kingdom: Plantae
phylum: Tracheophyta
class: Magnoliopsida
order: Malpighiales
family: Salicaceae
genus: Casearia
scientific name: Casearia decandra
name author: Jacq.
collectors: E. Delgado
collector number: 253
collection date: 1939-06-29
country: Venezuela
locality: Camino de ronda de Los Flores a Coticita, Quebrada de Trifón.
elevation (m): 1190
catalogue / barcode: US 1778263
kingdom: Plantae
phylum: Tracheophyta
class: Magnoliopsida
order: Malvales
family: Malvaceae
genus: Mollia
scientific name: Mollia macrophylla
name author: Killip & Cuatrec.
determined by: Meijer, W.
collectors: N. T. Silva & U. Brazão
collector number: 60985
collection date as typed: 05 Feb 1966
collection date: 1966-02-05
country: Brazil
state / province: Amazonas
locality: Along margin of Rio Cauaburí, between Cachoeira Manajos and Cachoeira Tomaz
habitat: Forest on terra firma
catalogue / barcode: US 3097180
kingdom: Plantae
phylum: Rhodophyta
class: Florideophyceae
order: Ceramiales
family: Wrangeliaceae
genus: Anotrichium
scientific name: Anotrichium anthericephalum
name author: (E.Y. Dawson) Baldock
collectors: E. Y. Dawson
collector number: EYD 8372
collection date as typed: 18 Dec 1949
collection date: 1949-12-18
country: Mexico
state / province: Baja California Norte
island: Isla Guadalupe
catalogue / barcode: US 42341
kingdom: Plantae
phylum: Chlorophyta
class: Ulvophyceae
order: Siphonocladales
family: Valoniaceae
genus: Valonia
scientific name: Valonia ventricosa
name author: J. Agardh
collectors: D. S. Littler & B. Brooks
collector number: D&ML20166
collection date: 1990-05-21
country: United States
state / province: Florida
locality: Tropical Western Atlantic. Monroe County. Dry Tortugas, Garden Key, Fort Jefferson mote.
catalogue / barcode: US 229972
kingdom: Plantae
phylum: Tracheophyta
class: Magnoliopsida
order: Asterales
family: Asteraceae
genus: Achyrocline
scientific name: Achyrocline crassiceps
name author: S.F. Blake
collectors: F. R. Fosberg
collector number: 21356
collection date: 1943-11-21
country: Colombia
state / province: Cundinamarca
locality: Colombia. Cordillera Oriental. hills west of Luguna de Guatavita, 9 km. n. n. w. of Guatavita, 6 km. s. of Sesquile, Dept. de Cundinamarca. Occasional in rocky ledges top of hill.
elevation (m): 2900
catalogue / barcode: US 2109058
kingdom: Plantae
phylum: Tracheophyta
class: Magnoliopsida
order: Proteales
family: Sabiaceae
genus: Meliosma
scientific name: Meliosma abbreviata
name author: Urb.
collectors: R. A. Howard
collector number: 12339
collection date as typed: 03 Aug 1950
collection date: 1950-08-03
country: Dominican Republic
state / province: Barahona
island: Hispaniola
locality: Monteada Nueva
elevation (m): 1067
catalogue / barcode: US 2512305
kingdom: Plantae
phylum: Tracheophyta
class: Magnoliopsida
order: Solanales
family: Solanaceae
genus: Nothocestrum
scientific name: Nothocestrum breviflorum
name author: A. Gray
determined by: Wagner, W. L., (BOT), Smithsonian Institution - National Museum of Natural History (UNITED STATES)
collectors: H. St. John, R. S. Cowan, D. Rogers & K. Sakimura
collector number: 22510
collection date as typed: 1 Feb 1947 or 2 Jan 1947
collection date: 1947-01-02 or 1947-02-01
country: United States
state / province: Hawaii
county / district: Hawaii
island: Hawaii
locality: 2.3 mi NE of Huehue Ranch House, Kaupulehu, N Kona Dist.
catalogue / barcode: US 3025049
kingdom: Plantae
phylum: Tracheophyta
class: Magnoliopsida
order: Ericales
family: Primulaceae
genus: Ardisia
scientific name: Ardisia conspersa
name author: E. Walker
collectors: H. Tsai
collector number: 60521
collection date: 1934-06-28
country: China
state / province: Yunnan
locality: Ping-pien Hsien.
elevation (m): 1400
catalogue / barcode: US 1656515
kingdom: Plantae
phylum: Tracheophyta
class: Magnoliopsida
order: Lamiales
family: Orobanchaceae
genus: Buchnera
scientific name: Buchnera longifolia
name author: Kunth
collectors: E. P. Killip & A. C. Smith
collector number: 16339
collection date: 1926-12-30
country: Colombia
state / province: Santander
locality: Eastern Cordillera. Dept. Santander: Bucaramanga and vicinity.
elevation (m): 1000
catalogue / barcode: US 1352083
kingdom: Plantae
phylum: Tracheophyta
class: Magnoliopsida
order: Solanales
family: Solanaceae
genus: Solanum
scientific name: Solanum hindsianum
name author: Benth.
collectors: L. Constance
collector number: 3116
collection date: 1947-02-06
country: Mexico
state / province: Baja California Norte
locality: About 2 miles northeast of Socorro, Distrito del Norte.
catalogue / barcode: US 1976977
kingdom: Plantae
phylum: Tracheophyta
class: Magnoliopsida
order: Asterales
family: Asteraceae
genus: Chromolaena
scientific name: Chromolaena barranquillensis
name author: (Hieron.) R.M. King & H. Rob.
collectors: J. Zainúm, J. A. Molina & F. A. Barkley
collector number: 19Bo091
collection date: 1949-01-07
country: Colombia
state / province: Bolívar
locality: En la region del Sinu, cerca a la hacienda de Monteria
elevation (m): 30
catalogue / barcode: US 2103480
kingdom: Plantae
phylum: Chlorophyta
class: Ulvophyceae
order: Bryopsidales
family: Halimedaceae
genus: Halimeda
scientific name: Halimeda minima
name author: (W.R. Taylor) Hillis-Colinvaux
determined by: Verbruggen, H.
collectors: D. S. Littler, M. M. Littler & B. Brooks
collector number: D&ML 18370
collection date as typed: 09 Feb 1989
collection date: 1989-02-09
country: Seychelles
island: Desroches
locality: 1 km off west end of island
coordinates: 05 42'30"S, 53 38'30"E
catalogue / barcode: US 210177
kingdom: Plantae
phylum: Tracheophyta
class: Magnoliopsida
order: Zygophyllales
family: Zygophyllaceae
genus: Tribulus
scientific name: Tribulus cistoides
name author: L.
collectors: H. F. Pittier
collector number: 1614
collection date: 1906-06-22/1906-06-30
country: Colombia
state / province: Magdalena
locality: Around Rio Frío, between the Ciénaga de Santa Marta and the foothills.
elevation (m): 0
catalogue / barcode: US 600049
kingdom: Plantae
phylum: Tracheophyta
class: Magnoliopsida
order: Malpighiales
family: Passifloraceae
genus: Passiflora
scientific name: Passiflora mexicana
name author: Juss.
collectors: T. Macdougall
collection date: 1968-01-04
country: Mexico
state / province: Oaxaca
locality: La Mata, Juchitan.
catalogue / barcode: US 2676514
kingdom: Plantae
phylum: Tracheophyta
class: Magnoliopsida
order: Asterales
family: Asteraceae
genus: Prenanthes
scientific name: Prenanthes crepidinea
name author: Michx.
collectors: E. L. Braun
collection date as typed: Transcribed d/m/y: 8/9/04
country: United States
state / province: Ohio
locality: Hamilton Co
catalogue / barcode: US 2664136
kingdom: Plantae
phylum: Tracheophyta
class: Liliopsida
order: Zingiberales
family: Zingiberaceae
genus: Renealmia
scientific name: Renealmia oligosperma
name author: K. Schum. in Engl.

= = = =

### YOUR GOAL
Please identify every line in the rows above that contains the string "Hawaii" and copy each of those lines in full. Case counts when matching.

### FULL ANSWER
state / province: Hawaii
county / district: Hawaii
island: Hawaii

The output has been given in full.